(Saved data entries)
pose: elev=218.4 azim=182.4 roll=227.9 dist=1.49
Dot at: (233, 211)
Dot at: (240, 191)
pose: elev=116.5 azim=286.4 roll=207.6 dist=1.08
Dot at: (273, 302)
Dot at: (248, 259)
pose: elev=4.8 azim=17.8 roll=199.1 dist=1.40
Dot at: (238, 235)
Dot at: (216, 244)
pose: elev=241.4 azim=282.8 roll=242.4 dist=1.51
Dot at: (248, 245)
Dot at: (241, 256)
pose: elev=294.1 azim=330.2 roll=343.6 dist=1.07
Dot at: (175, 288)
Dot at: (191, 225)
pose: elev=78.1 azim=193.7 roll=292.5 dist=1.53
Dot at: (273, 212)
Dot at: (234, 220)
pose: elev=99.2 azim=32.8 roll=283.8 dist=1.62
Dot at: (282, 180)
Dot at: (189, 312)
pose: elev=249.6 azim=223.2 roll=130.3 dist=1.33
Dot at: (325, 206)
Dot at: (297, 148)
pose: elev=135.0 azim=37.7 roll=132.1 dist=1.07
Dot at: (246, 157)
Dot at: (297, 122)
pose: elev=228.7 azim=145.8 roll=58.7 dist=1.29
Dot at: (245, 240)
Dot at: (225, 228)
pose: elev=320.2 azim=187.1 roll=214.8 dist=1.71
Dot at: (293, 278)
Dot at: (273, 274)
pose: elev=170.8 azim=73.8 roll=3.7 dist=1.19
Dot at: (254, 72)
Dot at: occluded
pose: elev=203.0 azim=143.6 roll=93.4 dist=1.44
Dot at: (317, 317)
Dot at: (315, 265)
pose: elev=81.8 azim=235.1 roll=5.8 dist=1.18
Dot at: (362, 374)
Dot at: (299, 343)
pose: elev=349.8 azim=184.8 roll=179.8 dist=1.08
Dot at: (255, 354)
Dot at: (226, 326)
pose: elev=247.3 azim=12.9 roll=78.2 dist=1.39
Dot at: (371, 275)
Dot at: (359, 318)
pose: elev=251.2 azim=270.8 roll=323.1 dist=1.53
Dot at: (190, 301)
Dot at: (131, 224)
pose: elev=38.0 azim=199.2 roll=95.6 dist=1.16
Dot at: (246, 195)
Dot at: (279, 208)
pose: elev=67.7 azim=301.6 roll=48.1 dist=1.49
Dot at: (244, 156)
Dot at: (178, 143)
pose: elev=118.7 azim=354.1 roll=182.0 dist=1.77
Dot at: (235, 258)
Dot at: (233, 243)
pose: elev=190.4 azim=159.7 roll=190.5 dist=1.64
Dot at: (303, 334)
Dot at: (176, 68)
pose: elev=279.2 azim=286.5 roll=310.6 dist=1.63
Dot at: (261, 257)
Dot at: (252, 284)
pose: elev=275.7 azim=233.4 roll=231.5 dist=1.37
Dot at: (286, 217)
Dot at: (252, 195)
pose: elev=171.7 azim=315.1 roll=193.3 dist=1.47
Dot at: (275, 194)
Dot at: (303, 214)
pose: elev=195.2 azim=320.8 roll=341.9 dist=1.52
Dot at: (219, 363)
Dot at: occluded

*WHAT IS BEING ASKED*. Can you turn all the entries above into a numbered list, leaving out any blank lines?

*RESPONSE TO THIS TASK*.
1. pose: elev=218.4 azim=182.4 roll=227.9 dist=1.49
2. Dot at: (233, 211)
3. Dot at: (240, 191)
4. pose: elev=116.5 azim=286.4 roll=207.6 dist=1.08
5. Dot at: (273, 302)
6. Dot at: (248, 259)
7. pose: elev=4.8 azim=17.8 roll=199.1 dist=1.40
8. Dot at: (238, 235)
9. Dot at: (216, 244)
10. pose: elev=241.4 azim=282.8 roll=242.4 dist=1.51
11. Dot at: (248, 245)
12. Dot at: (241, 256)
13. pose: elev=294.1 azim=330.2 roll=343.6 dist=1.07
14. Dot at: (175, 288)
15. Dot at: (191, 225)
16. pose: elev=78.1 azim=193.7 roll=292.5 dist=1.53
17. Dot at: (273, 212)
18. Dot at: (234, 220)
19. pose: elev=99.2 azim=32.8 roll=283.8 dist=1.62
20. Dot at: (282, 180)
21. Dot at: (189, 312)
22. pose: elev=249.6 azim=223.2 roll=130.3 dist=1.33
23. Dot at: (325, 206)
24. Dot at: (297, 148)
25. pose: elev=135.0 azim=37.7 roll=132.1 dist=1.07
26. Dot at: (246, 157)
27. Dot at: (297, 122)
28. pose: elev=228.7 azim=145.8 roll=58.7 dist=1.29
29. Dot at: (245, 240)
30. Dot at: (225, 228)
31. pose: elev=320.2 azim=187.1 roll=214.8 dist=1.71
32. Dot at: (293, 278)
33. Dot at: (273, 274)
34. pose: elev=170.8 azim=73.8 roll=3.7 dist=1.19
35. Dot at: (254, 72)
36. Dot at: occluded
37. pose: elev=203.0 azim=143.6 roll=93.4 dist=1.44
38. Dot at: (317, 317)
39. Dot at: (315, 265)
40. pose: elev=81.8 azim=235.1 roll=5.8 dist=1.18
41. Dot at: (362, 374)
42. Dot at: (299, 343)
43. pose: elev=349.8 azim=184.8 roll=179.8 dist=1.08
44. Dot at: (255, 354)
45. Dot at: (226, 326)
46. pose: elev=247.3 azim=12.9 roll=78.2 dist=1.39
47. Dot at: (371, 275)
48. Dot at: (359, 318)
49. pose: elev=251.2 azim=270.8 roll=323.1 dist=1.53
50. Dot at: (190, 301)
51. Dot at: (131, 224)
52. pose: elev=38.0 azim=199.2 roll=95.6 dist=1.16
53. Dot at: (246, 195)
54. Dot at: (279, 208)
55. pose: elev=67.7 azim=301.6 roll=48.1 dist=1.49
56. Dot at: (244, 156)
57. Dot at: (178, 143)
58. pose: elev=118.7 azim=354.1 roll=182.0 dist=1.77
59. Dot at: (235, 258)
60. Dot at: (233, 243)
61. pose: elev=190.4 azim=159.7 roll=190.5 dist=1.64
62. Dot at: (303, 334)
63. Dot at: (176, 68)
64. pose: elev=279.2 azim=286.5 roll=310.6 dist=1.63
65. Dot at: (261, 257)
66. Dot at: (252, 284)
67. pose: elev=275.7 azim=233.4 roll=231.5 dist=1.37
68. Dot at: (286, 217)
69. Dot at: (252, 195)
70. pose: elev=171.7 azim=315.1 roll=193.3 dist=1.47
71. Dot at: (275, 194)
72. Dot at: (303, 214)
73. pose: elev=195.2 azim=320.8 roll=341.9 dist=1.52
74. Dot at: (219, 363)
75. Dot at: occluded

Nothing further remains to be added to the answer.